Le second album de MGMT se présentait il y a quelques mois comme un événement pour tout amateur de musiques kaleidoscopiques. Les apprentis sorciers Ben Goldwasser et Andrew VanWyngarden y deployaient en effet leur savoir faire tout en rendant un hommage appuyé, mais appliqué, aux pionniers du psychédélisme. Esprit, es-tu là ? La rumeur répondit oui. Mais depuis l’étoile a filé dans un trou noir face à l’apparition d’un nouvel astre en provenance de l’hémisphère sud.

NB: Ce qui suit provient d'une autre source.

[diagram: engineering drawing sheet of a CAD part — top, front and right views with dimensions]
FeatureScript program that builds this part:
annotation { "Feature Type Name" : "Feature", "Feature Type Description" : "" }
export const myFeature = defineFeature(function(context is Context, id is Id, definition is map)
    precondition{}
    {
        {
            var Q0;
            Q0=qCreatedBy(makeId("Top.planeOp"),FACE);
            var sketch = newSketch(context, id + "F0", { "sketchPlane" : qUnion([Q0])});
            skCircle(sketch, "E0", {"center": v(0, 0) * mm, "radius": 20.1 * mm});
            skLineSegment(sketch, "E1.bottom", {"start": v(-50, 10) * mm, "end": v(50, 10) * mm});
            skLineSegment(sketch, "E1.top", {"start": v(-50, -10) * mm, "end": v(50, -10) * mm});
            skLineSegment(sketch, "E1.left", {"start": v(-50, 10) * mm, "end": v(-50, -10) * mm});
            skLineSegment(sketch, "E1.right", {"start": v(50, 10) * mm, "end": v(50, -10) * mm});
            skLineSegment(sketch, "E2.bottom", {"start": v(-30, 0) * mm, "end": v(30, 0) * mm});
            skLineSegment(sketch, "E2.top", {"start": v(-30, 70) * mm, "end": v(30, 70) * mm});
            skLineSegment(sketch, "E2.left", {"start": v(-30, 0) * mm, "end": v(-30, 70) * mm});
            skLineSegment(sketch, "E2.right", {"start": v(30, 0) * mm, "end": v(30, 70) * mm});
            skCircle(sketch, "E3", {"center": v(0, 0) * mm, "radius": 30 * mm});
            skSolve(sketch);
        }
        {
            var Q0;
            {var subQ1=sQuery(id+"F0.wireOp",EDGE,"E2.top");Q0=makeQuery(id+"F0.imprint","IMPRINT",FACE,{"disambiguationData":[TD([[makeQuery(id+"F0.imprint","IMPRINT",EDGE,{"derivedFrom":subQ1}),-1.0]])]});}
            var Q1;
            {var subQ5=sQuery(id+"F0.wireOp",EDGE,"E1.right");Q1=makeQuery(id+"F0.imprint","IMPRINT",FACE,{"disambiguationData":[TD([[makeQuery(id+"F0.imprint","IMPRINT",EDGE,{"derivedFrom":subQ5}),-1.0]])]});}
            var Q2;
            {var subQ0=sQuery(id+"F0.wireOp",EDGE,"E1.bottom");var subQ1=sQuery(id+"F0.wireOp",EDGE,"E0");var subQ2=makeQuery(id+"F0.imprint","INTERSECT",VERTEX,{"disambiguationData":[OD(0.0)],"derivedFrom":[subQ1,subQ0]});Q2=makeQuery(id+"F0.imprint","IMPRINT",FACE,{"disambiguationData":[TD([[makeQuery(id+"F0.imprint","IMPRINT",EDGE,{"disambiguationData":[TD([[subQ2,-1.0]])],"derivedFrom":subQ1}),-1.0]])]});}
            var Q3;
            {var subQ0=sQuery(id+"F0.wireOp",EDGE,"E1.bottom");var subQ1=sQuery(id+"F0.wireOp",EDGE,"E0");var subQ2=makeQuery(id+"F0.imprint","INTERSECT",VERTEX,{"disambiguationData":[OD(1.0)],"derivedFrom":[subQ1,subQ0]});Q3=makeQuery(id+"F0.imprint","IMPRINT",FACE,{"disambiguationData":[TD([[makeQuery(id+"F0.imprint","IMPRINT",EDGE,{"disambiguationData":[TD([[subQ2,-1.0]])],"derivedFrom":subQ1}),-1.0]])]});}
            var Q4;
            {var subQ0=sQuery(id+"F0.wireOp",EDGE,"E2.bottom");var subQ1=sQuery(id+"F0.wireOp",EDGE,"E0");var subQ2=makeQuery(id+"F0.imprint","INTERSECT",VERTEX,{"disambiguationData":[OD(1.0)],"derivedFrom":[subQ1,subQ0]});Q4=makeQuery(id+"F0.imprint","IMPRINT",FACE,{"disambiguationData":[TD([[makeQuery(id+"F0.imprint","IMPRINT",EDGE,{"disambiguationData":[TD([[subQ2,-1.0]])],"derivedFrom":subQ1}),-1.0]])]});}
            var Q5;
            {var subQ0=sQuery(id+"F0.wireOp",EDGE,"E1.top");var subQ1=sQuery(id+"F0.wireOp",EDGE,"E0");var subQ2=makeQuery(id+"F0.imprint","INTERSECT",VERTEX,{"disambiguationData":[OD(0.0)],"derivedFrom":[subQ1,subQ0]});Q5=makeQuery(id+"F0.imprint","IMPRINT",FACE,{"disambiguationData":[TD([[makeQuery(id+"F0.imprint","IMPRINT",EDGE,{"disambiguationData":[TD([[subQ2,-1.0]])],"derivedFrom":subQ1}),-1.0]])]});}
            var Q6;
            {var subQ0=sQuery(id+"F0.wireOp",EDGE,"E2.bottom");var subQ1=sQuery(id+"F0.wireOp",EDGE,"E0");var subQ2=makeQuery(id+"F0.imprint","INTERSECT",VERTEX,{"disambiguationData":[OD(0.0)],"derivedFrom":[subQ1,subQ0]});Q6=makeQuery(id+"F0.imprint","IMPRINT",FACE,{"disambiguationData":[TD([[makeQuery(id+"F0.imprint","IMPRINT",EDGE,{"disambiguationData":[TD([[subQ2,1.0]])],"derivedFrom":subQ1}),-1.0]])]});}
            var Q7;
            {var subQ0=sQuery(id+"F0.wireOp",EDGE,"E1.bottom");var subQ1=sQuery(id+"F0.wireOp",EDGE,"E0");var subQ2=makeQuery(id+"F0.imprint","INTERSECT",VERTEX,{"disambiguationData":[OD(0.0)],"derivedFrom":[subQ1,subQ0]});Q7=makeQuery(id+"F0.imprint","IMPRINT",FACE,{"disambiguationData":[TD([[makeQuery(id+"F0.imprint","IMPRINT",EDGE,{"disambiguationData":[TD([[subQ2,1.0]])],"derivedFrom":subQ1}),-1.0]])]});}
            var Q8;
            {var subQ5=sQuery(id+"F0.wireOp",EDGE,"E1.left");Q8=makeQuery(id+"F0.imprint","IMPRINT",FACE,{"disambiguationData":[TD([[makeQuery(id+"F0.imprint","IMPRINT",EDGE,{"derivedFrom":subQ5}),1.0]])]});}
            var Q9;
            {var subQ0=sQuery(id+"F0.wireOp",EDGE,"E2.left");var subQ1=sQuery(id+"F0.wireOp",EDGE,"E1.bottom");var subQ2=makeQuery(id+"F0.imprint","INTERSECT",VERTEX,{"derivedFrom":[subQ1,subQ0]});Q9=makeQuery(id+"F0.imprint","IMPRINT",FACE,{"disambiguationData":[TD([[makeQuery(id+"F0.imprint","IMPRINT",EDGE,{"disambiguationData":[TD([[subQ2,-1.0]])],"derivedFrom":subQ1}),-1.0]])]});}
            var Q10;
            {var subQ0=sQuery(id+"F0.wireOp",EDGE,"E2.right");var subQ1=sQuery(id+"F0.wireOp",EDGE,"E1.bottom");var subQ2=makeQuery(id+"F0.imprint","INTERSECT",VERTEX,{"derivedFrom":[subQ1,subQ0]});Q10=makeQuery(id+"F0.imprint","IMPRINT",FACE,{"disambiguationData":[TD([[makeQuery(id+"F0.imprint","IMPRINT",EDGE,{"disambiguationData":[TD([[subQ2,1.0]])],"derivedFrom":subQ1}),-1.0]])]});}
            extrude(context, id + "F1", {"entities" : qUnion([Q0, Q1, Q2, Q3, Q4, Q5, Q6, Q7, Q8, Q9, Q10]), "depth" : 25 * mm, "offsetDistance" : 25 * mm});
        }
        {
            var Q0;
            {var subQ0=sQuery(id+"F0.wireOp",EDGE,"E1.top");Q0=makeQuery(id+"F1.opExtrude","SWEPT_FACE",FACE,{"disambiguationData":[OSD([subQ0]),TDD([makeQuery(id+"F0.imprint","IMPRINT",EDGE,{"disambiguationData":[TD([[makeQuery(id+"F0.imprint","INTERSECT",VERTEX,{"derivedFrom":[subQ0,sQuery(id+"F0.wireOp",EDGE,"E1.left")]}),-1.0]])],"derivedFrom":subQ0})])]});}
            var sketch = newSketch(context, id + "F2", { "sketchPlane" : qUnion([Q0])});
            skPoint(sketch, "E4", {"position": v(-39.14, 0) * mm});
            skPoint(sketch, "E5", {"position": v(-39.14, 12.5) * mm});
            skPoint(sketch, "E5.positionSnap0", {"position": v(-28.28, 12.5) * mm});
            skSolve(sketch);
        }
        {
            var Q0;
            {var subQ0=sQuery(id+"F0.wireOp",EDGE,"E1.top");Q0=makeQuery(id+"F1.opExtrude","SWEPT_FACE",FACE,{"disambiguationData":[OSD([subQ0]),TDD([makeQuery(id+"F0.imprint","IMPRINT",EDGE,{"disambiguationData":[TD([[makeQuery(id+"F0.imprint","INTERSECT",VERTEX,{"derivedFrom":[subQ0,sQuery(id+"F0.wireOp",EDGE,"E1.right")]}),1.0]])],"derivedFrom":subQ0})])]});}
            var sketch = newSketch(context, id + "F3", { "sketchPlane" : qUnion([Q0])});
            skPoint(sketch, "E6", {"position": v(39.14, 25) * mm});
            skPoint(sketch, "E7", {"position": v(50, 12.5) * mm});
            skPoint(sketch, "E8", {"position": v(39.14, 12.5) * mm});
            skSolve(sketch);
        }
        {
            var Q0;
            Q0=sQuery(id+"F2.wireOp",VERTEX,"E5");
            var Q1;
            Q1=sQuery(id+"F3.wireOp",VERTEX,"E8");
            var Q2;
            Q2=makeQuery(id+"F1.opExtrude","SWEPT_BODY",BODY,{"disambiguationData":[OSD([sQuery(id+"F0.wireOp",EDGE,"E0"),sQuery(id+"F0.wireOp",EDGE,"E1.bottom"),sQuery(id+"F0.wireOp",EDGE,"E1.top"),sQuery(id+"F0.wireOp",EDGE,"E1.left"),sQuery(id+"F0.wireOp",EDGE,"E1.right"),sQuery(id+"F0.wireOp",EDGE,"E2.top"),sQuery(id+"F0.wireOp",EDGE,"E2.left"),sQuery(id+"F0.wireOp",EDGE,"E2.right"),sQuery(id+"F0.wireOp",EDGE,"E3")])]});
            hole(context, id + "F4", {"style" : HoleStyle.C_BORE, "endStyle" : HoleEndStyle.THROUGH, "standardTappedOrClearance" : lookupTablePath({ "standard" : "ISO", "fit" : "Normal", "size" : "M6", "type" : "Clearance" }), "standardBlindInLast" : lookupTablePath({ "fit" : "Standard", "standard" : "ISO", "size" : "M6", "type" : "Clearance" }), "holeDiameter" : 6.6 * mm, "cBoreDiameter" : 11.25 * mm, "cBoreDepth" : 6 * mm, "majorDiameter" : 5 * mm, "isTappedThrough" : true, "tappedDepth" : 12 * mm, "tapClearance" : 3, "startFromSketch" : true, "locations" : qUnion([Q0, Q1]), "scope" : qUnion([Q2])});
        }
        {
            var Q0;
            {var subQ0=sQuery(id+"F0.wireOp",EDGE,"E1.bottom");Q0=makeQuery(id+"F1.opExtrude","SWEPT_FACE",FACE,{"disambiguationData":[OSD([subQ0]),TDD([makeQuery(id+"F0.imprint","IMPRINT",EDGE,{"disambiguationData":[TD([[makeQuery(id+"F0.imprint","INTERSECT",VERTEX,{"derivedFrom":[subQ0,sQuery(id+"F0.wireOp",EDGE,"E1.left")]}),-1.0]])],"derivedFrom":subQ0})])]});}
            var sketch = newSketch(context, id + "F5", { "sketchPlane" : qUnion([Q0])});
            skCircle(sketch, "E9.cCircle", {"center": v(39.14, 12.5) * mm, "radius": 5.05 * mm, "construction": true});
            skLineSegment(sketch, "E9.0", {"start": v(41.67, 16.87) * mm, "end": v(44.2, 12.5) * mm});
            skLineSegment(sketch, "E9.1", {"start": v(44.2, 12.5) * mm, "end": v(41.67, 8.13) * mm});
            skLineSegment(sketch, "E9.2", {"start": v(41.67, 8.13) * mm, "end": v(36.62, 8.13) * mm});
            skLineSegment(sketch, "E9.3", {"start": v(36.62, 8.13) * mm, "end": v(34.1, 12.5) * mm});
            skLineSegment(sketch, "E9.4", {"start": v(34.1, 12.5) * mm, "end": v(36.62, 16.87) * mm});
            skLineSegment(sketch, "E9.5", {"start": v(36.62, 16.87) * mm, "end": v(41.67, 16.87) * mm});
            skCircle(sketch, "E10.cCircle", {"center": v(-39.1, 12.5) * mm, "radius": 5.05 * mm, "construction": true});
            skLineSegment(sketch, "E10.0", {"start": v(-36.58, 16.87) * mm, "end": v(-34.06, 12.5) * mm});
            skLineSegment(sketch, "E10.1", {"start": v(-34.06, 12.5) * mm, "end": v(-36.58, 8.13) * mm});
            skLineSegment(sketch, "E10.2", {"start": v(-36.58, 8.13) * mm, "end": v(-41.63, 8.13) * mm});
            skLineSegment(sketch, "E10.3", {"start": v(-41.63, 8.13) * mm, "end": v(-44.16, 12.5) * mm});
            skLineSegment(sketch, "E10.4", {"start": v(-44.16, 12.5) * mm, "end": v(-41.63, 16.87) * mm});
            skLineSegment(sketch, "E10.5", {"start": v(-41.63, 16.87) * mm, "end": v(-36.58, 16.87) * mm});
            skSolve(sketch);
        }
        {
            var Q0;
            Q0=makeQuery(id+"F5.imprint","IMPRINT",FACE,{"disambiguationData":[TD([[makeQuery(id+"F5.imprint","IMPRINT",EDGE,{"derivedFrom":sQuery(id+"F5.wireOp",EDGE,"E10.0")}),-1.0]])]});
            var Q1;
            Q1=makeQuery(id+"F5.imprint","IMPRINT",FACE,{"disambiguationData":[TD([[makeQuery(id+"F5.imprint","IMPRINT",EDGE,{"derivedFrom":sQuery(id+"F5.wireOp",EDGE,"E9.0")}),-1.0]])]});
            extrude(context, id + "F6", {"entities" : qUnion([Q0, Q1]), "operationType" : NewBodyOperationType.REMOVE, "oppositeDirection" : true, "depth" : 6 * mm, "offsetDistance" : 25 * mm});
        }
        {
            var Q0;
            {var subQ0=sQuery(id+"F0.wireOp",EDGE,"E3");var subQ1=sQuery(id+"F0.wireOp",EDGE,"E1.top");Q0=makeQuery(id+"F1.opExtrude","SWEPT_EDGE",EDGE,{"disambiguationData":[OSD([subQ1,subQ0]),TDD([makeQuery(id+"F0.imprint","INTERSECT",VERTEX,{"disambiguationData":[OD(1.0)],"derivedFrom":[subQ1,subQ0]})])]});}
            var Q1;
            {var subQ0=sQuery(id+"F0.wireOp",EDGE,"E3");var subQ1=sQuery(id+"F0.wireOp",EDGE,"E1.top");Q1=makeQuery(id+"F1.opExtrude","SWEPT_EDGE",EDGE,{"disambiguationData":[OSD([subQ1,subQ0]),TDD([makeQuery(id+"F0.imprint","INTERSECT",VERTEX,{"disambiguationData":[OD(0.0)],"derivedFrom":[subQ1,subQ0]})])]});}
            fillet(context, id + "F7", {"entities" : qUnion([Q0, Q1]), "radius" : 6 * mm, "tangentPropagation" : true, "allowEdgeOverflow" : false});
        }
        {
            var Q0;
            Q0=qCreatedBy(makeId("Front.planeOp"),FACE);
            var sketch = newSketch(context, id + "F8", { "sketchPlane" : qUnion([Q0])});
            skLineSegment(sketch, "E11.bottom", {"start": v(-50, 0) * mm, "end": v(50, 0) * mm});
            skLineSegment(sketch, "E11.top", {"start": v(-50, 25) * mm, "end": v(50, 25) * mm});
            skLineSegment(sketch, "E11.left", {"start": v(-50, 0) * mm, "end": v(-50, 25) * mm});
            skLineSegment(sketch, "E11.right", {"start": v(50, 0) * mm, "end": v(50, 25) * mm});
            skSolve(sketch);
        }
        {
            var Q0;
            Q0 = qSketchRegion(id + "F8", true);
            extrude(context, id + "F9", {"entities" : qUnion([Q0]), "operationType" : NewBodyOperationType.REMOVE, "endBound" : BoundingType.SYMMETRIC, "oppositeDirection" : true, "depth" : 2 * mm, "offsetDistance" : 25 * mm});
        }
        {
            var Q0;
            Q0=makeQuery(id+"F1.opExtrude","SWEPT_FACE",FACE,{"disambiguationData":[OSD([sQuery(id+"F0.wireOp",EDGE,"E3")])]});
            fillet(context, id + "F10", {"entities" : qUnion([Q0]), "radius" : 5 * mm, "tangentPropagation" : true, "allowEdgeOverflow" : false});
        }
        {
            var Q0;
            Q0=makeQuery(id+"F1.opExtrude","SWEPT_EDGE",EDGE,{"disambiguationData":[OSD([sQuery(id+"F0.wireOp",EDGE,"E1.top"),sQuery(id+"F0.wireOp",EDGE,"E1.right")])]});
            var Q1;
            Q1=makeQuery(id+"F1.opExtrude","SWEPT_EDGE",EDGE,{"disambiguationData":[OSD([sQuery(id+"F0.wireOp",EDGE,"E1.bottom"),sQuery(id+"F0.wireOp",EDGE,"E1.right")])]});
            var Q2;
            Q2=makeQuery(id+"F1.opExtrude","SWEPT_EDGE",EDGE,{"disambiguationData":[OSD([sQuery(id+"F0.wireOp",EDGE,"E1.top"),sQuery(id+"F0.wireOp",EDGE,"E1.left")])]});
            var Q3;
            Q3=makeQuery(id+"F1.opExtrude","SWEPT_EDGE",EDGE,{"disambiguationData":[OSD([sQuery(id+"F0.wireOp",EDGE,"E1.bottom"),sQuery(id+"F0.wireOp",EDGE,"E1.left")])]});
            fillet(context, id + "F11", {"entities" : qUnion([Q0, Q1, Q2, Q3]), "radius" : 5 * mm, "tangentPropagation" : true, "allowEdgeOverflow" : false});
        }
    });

Écouter le premier album de Tame Impala après Congratulations fait ainsi l’effet de passer brutalement d’une soirée Pictionary entre étudiants à une orgie dans une secte, d’abandonner sur un coup de tête l’usage de la trottinette pour celle du jet. En communion direct avec le cosmos, ces allumés Australiens, signés sur Modular et menés de main de maître par Kevin Parker, ont bu à la source (Revolver des Beatles et son révolutionnaire "Tommorow Never Knows" qui sert quasiment ici de grammaire, The Nazz, The Kinks, Cream, Hawkwind… ) et c’est de la lave qui coule dans leur veine. Mais, loin d’être un album d’archivistes revisitant leurs classiques, Innerspeaker nous projette, à la manière de sa splendide pochette, dans une nouvelle dimension, celle d’un psychédélisme inspiré et novateur qui fixe l’horizon tout en sachant d’où il vient. On peut imaginer Animal Collective se concentrant enfin sur le songwriting, plutôt que sur leurs singeries arty habituelles, pour prendre la mesure de l’impact d’Innerspeaker. Space is the place.